▶ _Calibrated multi-view image sets_:

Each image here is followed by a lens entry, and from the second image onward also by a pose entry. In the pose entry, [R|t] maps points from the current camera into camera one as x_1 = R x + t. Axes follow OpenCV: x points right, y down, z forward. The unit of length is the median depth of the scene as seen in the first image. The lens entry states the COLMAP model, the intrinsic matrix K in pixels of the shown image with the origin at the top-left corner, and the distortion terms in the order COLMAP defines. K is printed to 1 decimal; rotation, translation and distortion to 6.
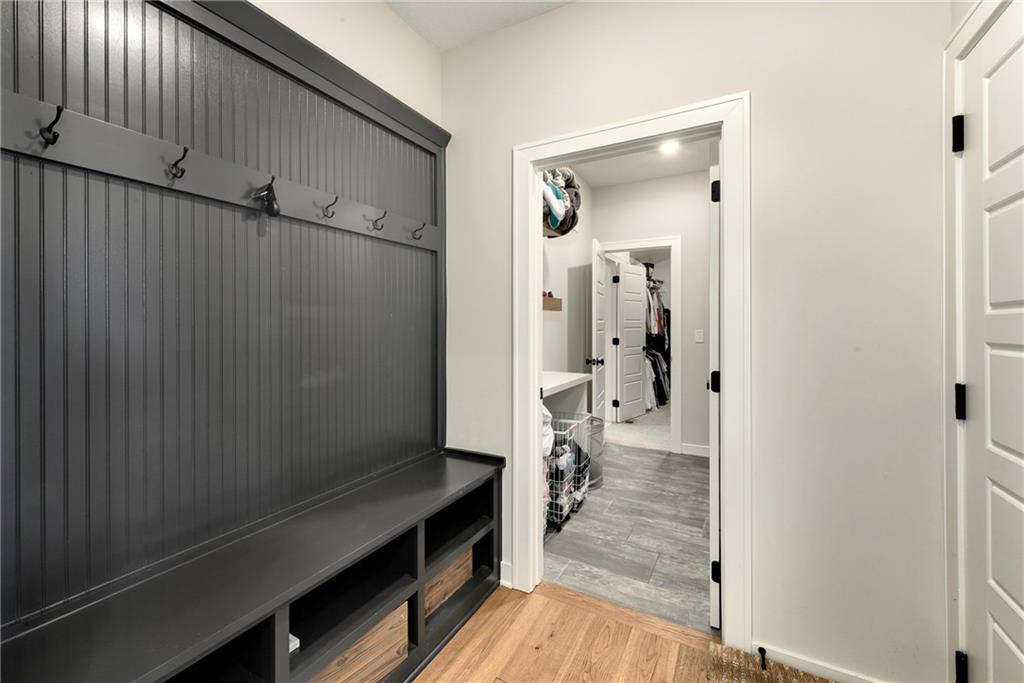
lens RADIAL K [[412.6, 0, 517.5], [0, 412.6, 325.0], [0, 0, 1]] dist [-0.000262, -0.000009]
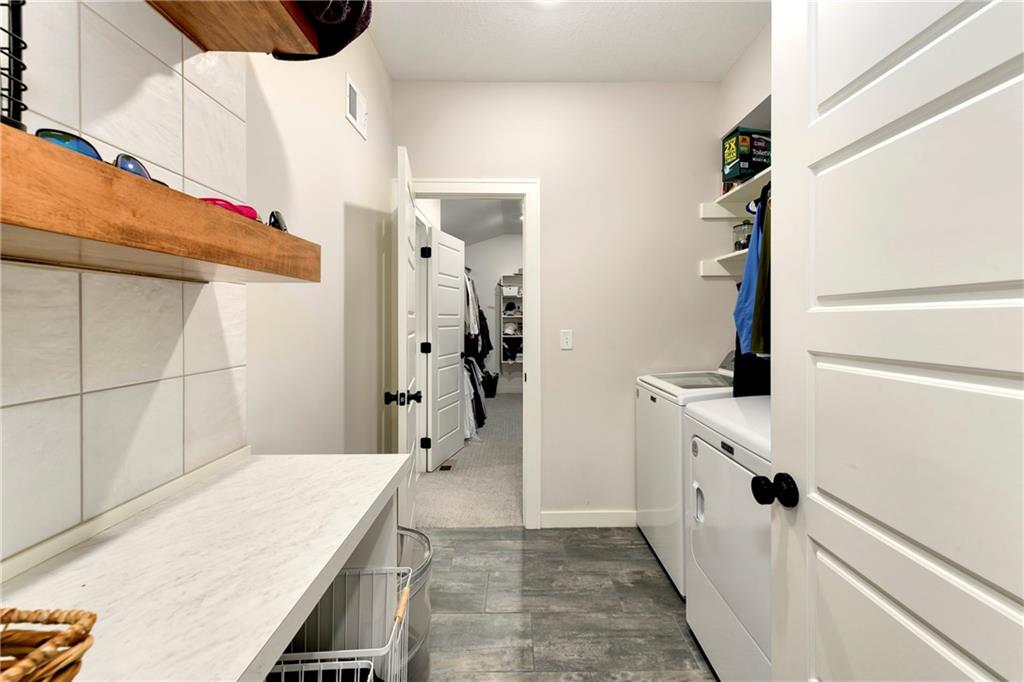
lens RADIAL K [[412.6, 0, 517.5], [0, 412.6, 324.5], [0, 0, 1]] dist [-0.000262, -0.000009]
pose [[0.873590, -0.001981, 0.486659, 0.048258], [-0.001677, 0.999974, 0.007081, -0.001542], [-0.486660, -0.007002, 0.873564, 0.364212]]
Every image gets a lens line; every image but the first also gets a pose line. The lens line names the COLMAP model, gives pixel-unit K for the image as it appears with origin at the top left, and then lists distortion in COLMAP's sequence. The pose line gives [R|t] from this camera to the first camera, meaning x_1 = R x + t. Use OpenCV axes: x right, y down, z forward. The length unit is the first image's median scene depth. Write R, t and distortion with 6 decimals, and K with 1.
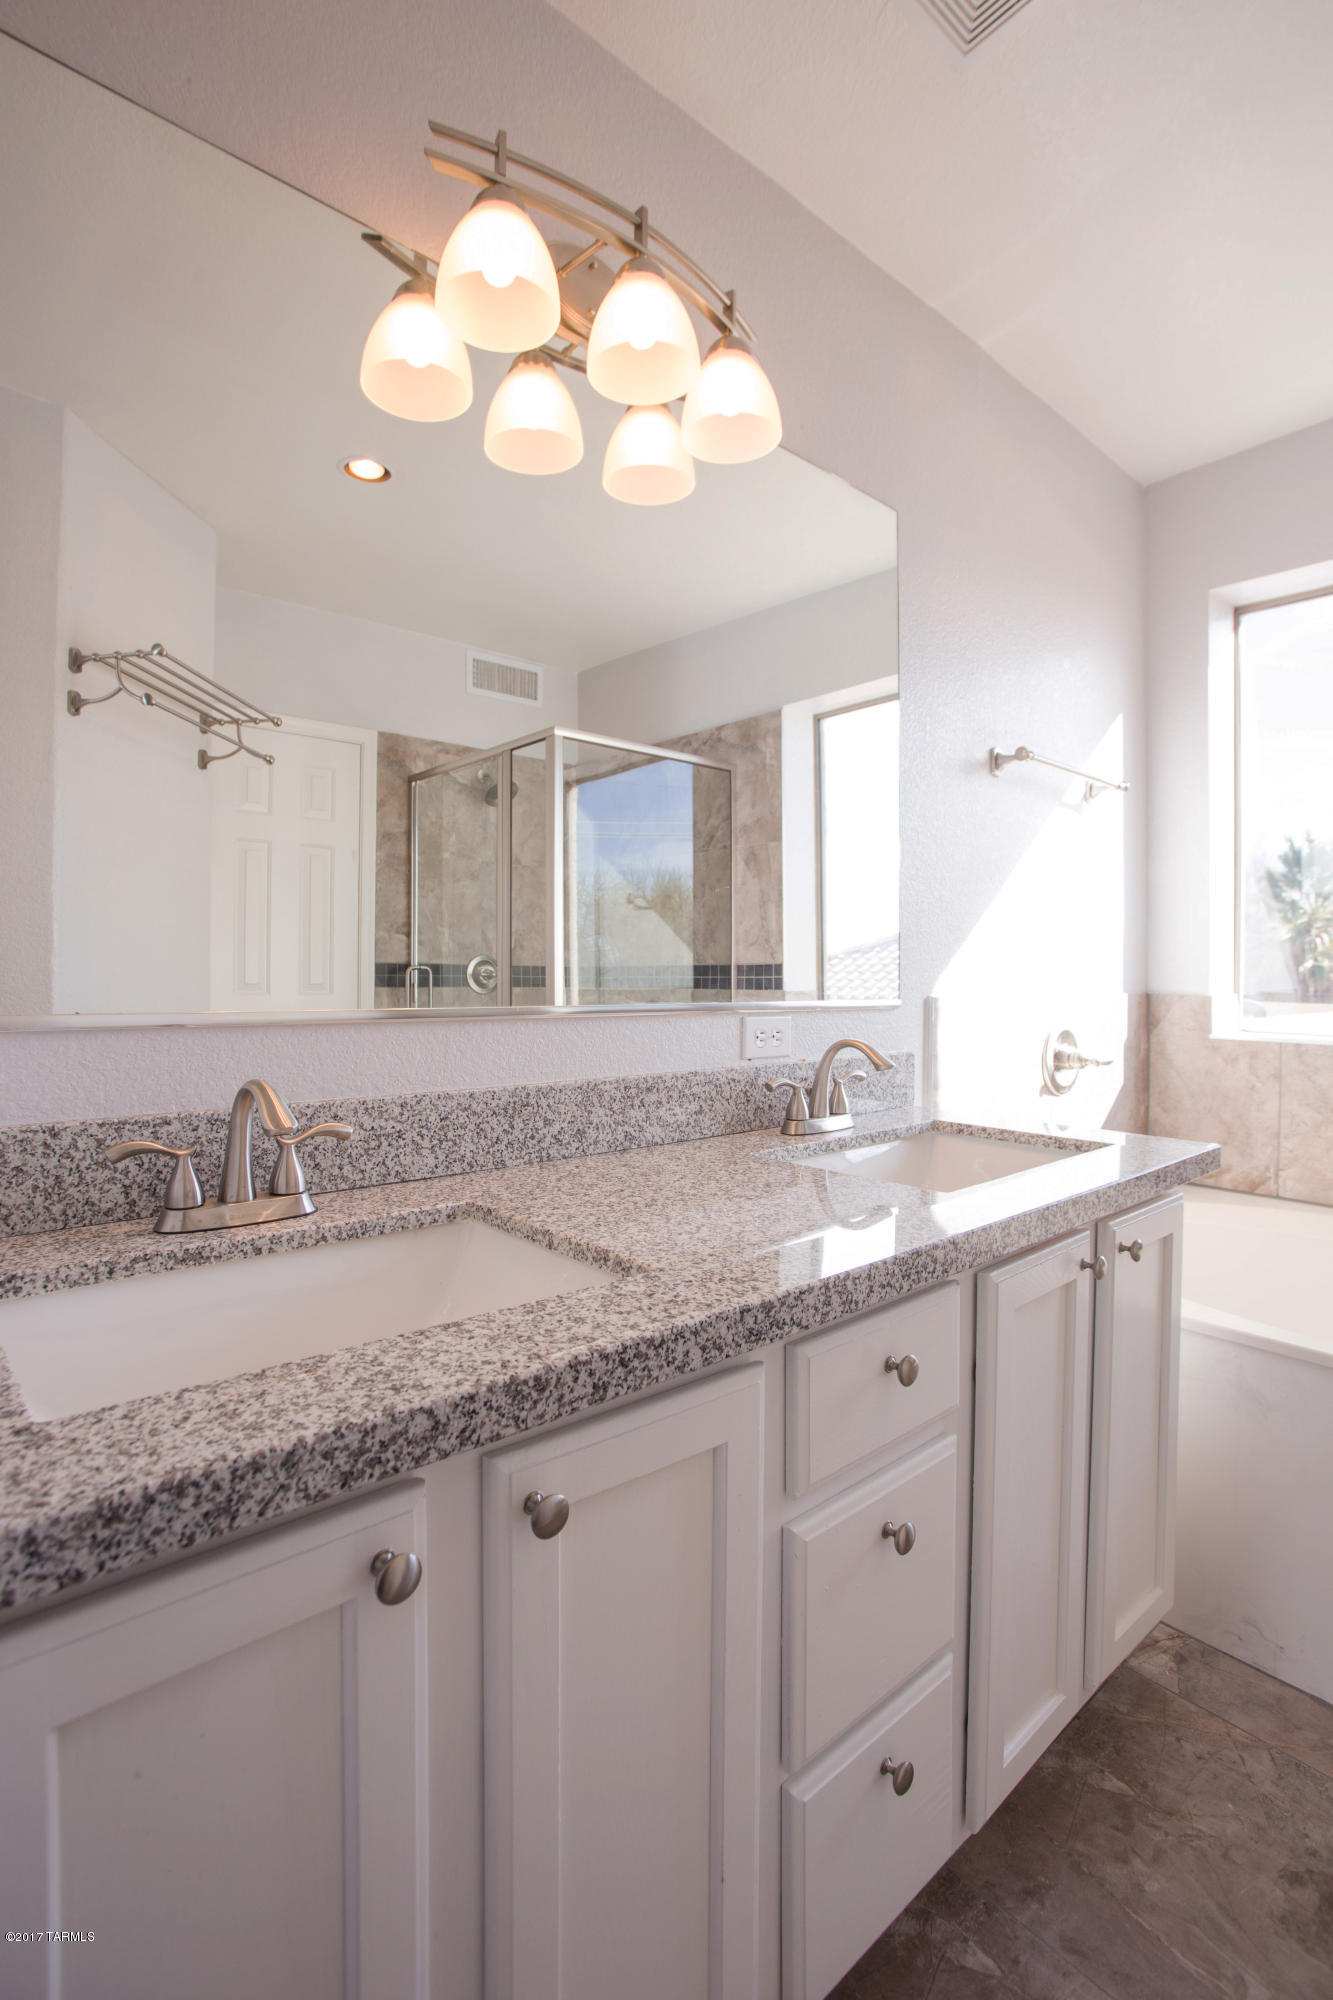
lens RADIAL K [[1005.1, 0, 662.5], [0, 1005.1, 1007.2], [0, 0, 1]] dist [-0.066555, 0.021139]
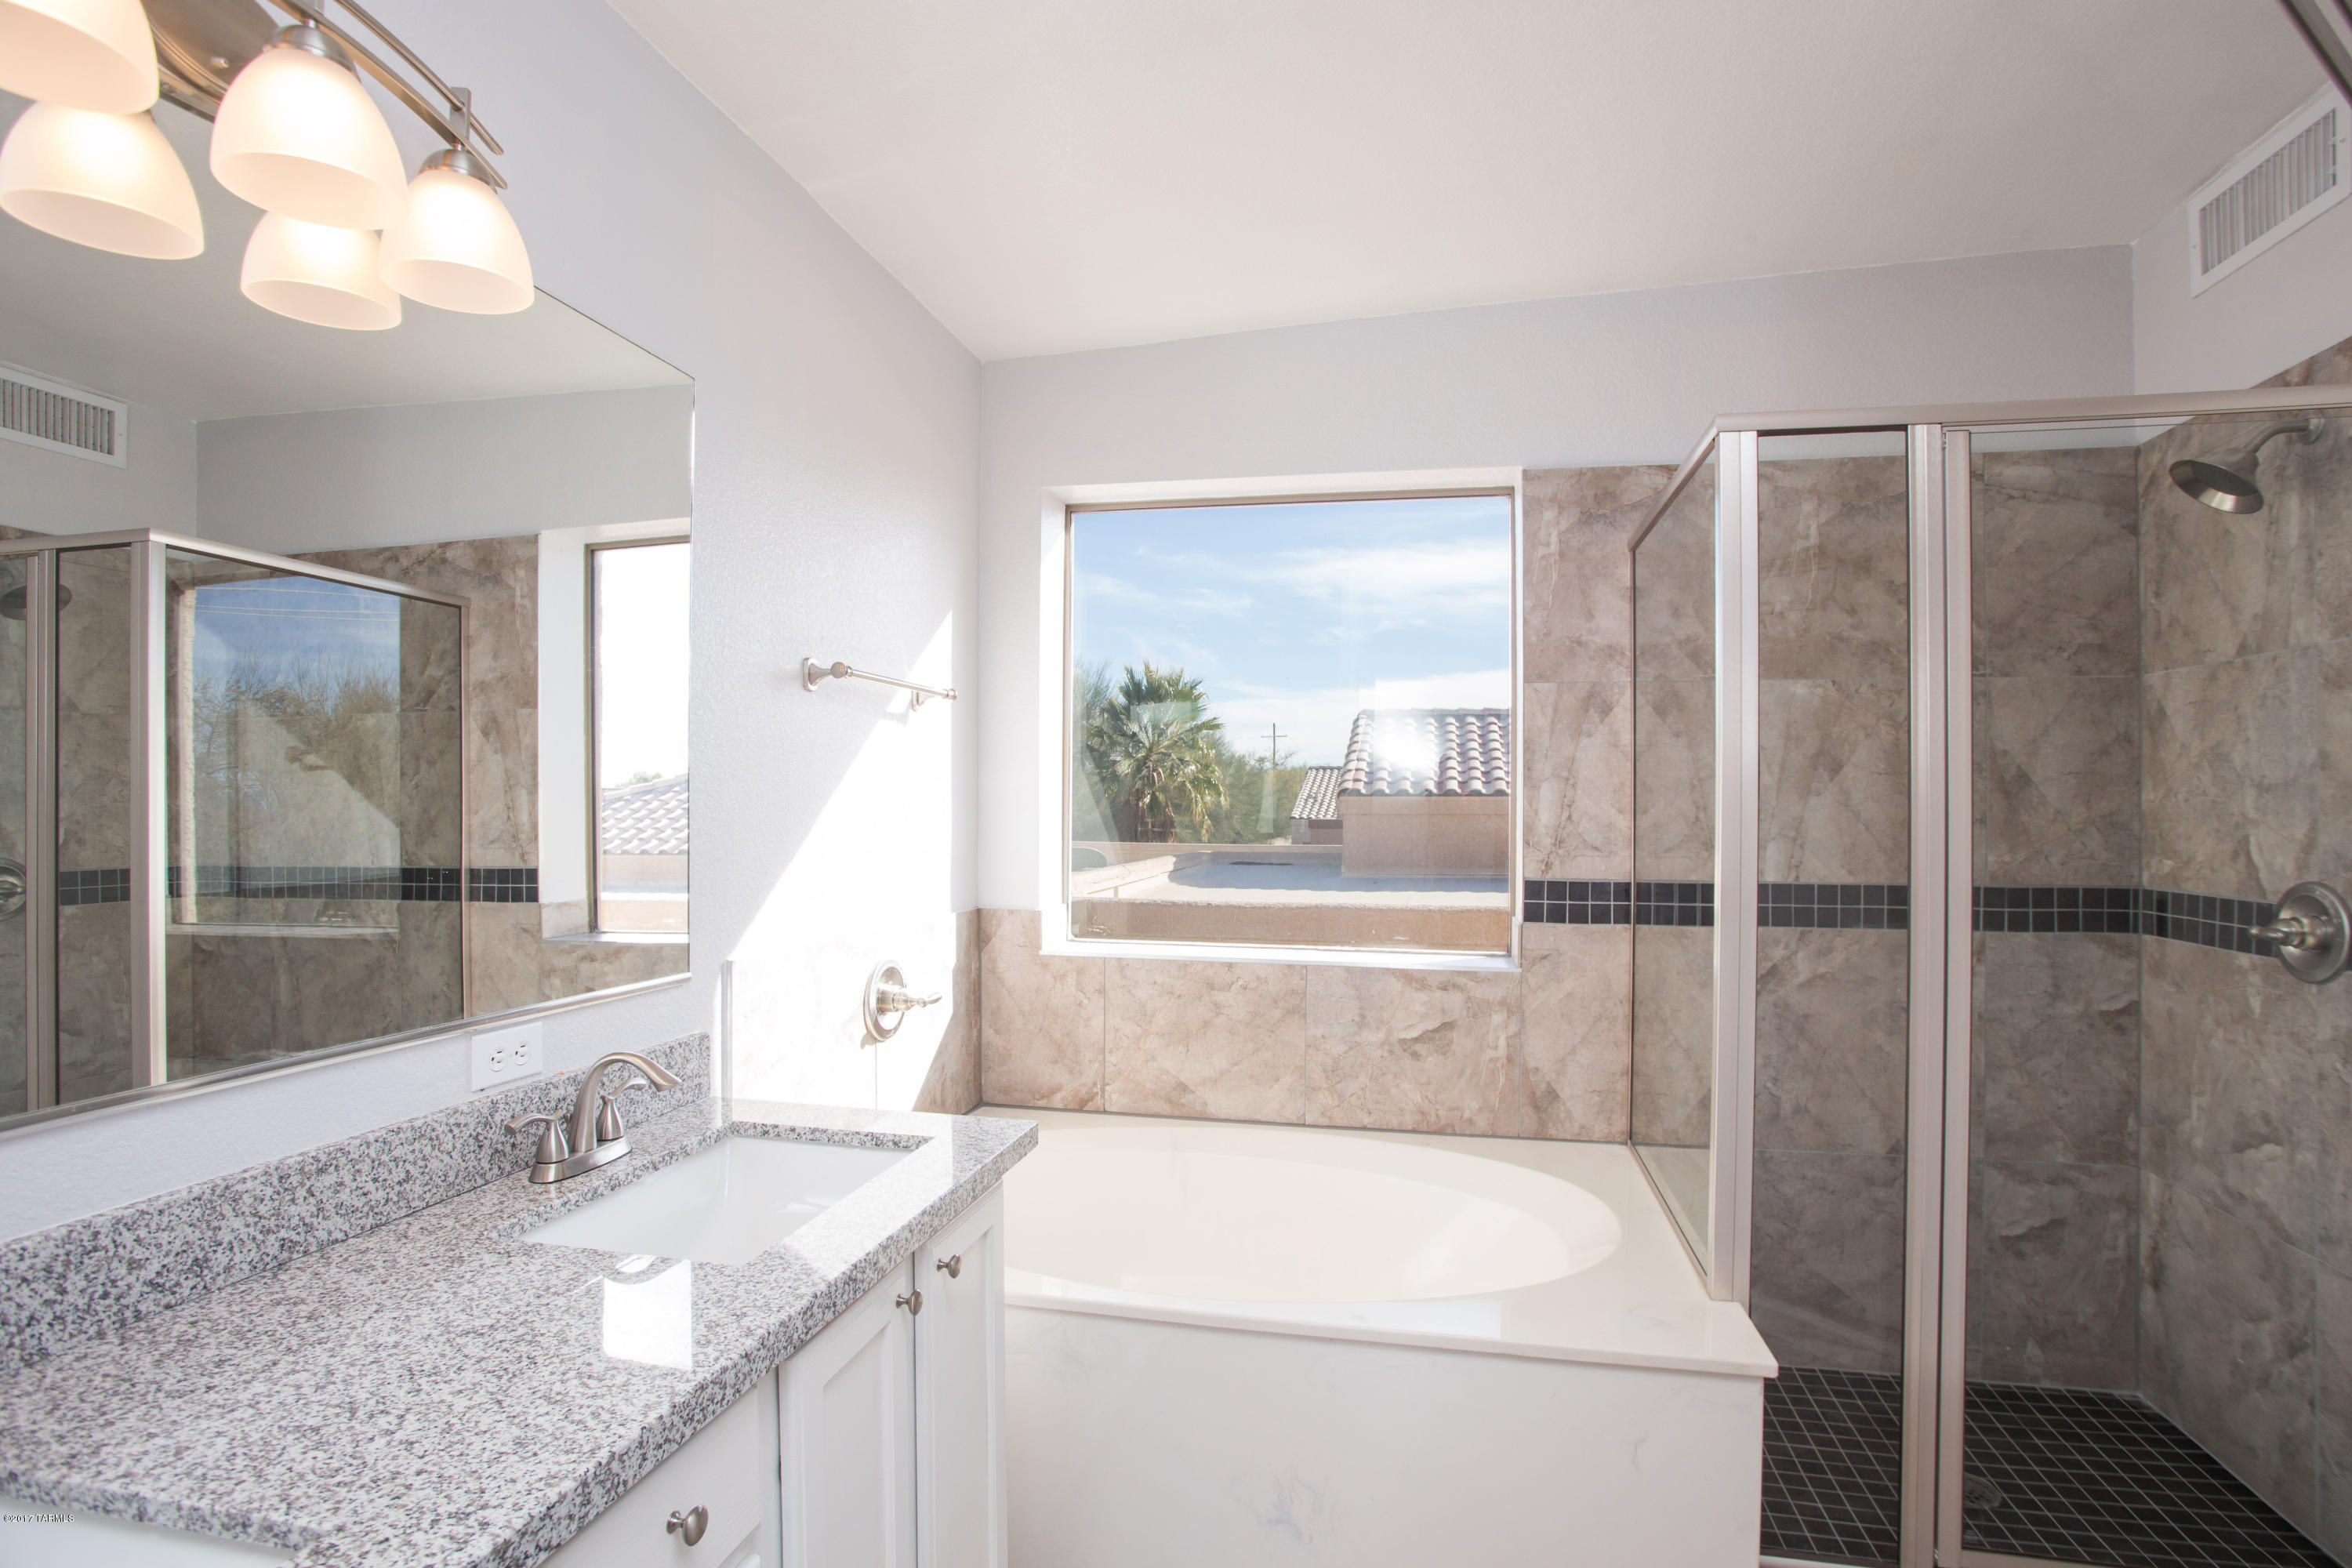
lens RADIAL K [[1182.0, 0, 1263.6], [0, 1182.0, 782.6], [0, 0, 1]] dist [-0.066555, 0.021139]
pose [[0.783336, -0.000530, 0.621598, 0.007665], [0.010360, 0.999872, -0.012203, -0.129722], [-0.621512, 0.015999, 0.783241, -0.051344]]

▶ _HOW TO COMPLETE THIS TASK_:
None of the pictures belong in the copy; transcribe the rest of the data exactly.

▶ _WRITTEN SOLUTION_:
Each image here is followed by a lens entry, and from the second image onward also by a pose entry. In the pose entry, [R|t] maps points from the current camera into camera one as x_1 = R x + t. Axes follow OpenCV: x points right, y down, z forward. The unit of length is the median depth of the scene as seen in the first image. The lens entry states the COLMAP model, the intrinsic matrix K in pixels of the shown image with the origin at the top-left corner, and the distortion terms in the order COLMAP defines. K is printed to 1 decimal; rotation, translation and distortion to 6.
lens RADIAL K [[412.6, 0, 517.5], [0, 412.6, 325.0], [0, 0, 1]] dist [-0.000262, -0.000009]
lens RADIAL K [[412.6, 0, 517.5], [0, 412.6, 324.5], [0, 0, 1]] dist [-0.000262, -0.000009]
pose [[0.873590, -0.001981, 0.486659, 0.048258], [-0.001677, 0.999974, 0.007081, -0.001542], [-0.486660, -0.007002, 0.873564, 0.364212]]
Every image gets a lens line; every image but the first also gets a pose line. The lens line names the COLMAP model, gives pixel-unit K for the image as it appears with origin at the top left, and then lists distortion in COLMAP's sequence. The pose line gives [R|t] from this camera to the first camera, meaning x_1 = R x + t. Use OpenCV axes: x right, y down, z forward. The length unit is the first image's median scene depth. Write R, t and distortion with 6 decimals, and K with 1.
lens RADIAL K [[1005.1, 0, 662.5], [0, 1005.1, 1007.2], [0, 0, 1]] dist [-0.066555, 0.021139]
lens RADIAL K [[1182.0, 0, 1263.6], [0, 1182.0, 782.6], [0, 0, 1]] dist [-0.066555, 0.021139]
pose [[0.783336, -0.000530, 0.621598, 0.007665], [0.010360, 0.999872, -0.012203, -0.129722], [-0.621512, 0.015999, 0.783241, -0.051344]]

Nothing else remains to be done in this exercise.